My brother and I just read a book called A Matter of Basic Principles, an expose on the incorrect theological foundations of IBLP / ATI. This book was fascinating, riveting, and frighteningly accurate (with a quarter of the book dedicated to sources and actual documentation). This book does not simply breed contempt for the organization and move on, but shines a light on why specific theologies are biblically incorrect. My brother and I were both so challenged and encouraged by the “why” such things were incorrect. We had often discussed why we may not have agreed with things, but it always seemed as though we could talk in circles with no solution or progress. This book was the first time we actually were able to realize what had been going on with the beliefs we were challenged by. I would highly recommend it.
My parents joined ATI when I was 11. I could tell you stories about the things that came from that. There were some good things. I had a lot of opportunities and experiences that I wouldn’t have had otherwise. I met some really special people and made lifelong friends. I saw the world and went on adventures that shaped me in remarkable ways.

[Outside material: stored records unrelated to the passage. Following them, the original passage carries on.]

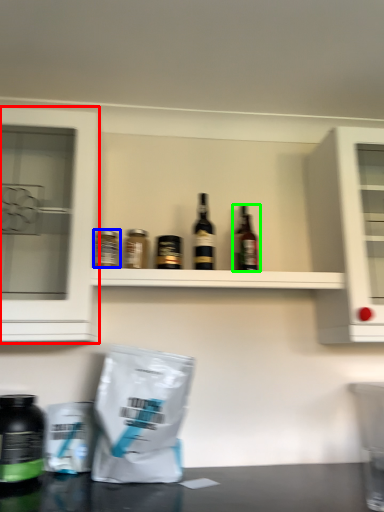
Question: Which is nearer to the cabinetry (highlighted by a red box)? bottle (highlighted by a blue box) or bottle (highlighted by a green box).

Choices:
 (A) bottle
 (B) bottle

Answer: (A)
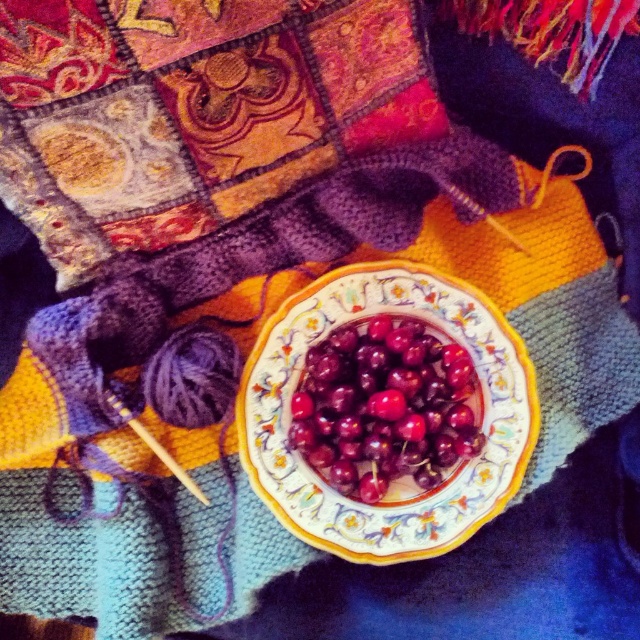
You are a chef preparing a dessert and need to place a garnish on the porcelain plate at center. The shiny red cherries at center are nearby. Can you easily reach the cherries from the plate without moving either item?

The porcelain plate at center is further to the viewer than shiny red cherries at center, so the cherries are closer to you. Therefore, you can easily reach the shiny red cherries at center from the porcelain plate at center without moving either item.

You are arranging a fruit platter and have a porcelain plate at center and shiny red cherries at center. If you want to place the cherries on the plate, will the cherries fit on the plate?

The porcelain plate at center might be wider than shiny red cherries at center, so there is a possibility that the cherries will fit on the plate. However, the exact dimensions are uncertain based on the provided information.

You are arranging a table for a party and need to place a porcelain plate at center. According to the image, where should you position it relative to the bowl of cherries?

The porcelain plate at center is located at point (x=404, y=484), so position it at those coordinates relative to the bowl of cherries.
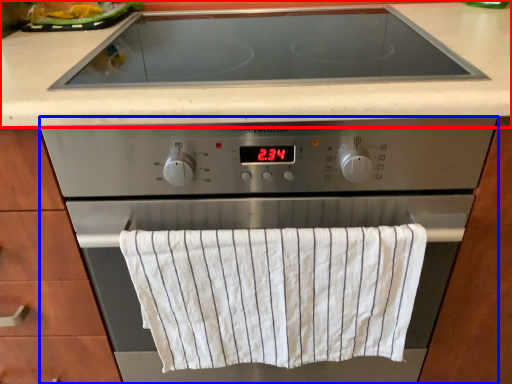
Question: Which object appears farthest to the camera in this image, countertop (highlighted by a red box) or home appliance (highlighted by a blue box)?

Choices:
 (A) countertop
 (B) home appliance

Answer: (A)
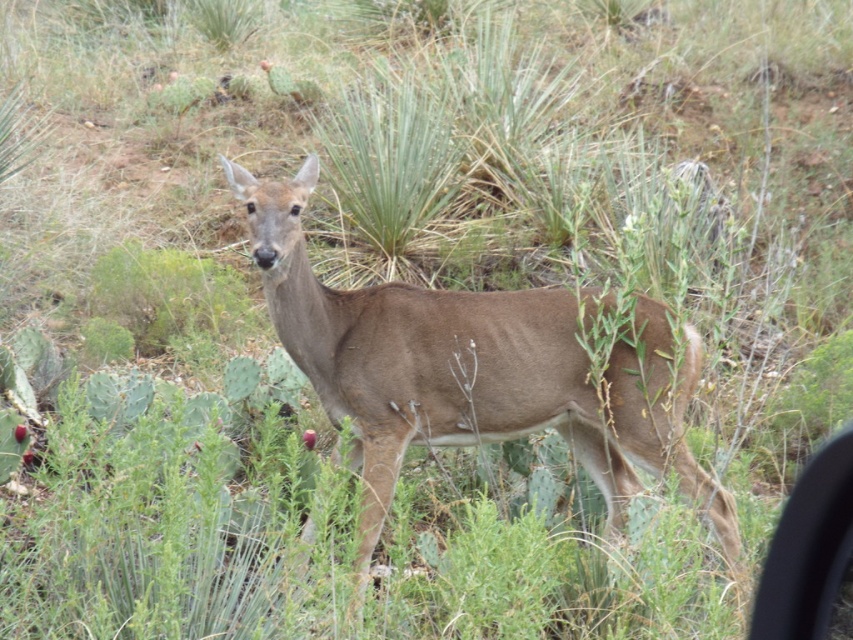
Question: Which point appears farthest from the camera in this image?

Choices:
 (A) (546, 376)
 (B) (779, 595)

Answer: (A)

Question: Is brown matte/deer at center wider than transparent plastic car window at lower right?

Choices:
 (A) yes
 (B) no

Answer: (A)

Question: Is brown matte/deer at center thinner than transparent plastic car window at lower right?

Choices:
 (A) no
 (B) yes

Answer: (A)

Question: Observing the image, what is the correct spatial positioning of brown matte/deer at center in reference to transparent plastic car window at lower right?

Choices:
 (A) above
 (B) below

Answer: (A)

Question: Which of the following is the farthest from the observer?

Choices:
 (A) (756, 616)
 (B) (685, 468)

Answer: (B)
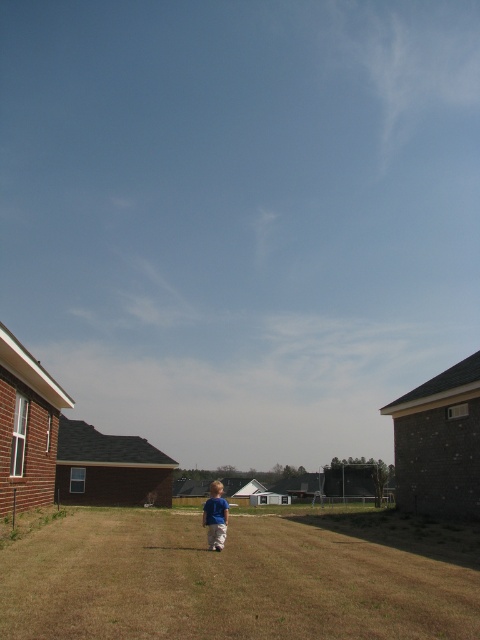
You are a photographer trying to capture a photo of the blue cotton shirt at center without the brown dry grass at center appearing in the frame. Is it possible to adjust your camera angle to achieve this?

The brown dry grass at center is above the blue cotton shirt at center, so lowering the camera angle could prevent the grass from being in the frame while still capturing the shirt.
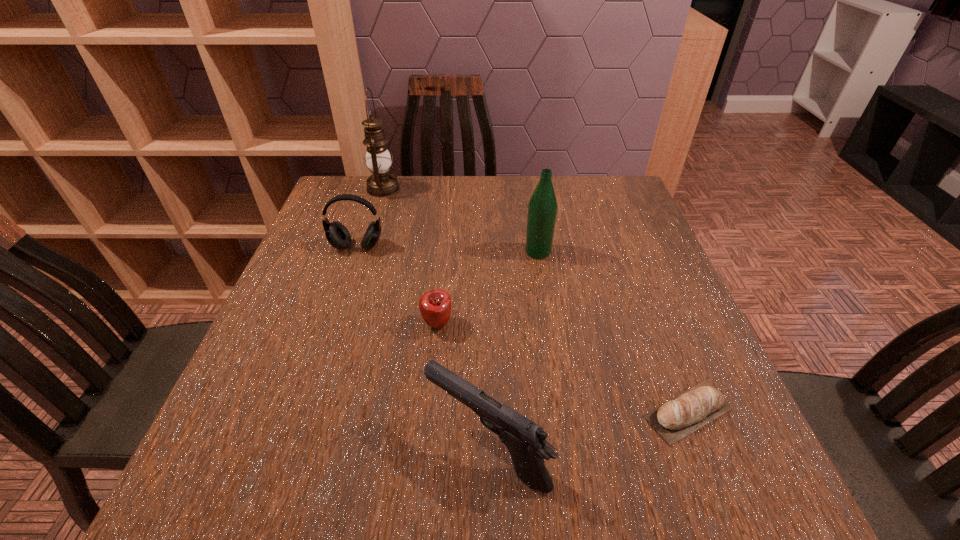
Locate which object ranks second in proximity to the gun. Please provide its 2D coordinates. Your answer should be formatted as a tuple, i.e. [(x, y)], where the tuple contains the x and y coordinates of a point satisfying the conditions above.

To be completely honest, I look at my experiences and am fairly conflicted. There were things that happened between people, between leaders and followers that were not ok in my heart. The emphasis placed on authoritarianism was far from biblical. I saw a lot of people hurt by the pervasive legalism. That is honestly what made me distrusting of IBLP. How could an organization that was so “biblical” continuously hurt the people within it? If the two things that will last forever are the Word of God and souls, hurting followers didn’t seem like the greatest kind of fruit that Jesus would be proud of.
I am thankful that The Lord led my life in a direction that drifted further and further away from IBLP. As I was able to interact with some truly incredible leaders and individuals who had hearts for nothing but giving The Lord glory through their lives, I also slowly began a journey of discovering what it was to truly be His follower. I had to relearn what it meant to be a Christian – someone who first and foremost above all things followed Jesus in every day life. I had to completely reframe my perspective: Loving Jesus meant fostering deep, committed, and passionate relationship with Him. That and that alone signified being His follower.
From this place of authentic relationship comes a place of humility and gratitude – that the God of the universe had the boundless love, grace, mercy, and compassion to rescue us. He rescues us from our sin. He rescues us from our failures. He rescues us from our inability to keep the law. He rescues us from our incapacity to perfect ourselves. That is the gospel of grace. Jesus saves us. He sanctifies us. He starts the work in us and completes it until we see Him face to face.
I wish I could say it was a fast lesson. It wasn’t. There were so many “lessons” that I learned via the seminars or the booklets that took scriptures completely out of context. How do you combat inaccurate beliefs when those beliefs originate from the bible itself?
It’s simple: Jesus. His truth reveals. His light shines. It’s scary. There may be a few mistakes. But the amazing part is that He always leads us when we are willing to follow. When our life existence is all about HIM and not about us – our ministry, our performance, even our daily quiet times – that’s when we see that being a believer is all about Him and His love for us.
I think this situation also goes to show that emphasizing outward conformity never, ever confirms that we are really following Jesus. It is more easy to pretend we are followers than to actually follow Jesus.
I don’t pretend to have all the answers to the situation. But I do hope that my testimony of God’s grace and leading will give hope to others. There is recovery. There is truth. There is freedom. And it is wrapped up in one person alone: Jesus.
Follow Him. His grace is sufficient.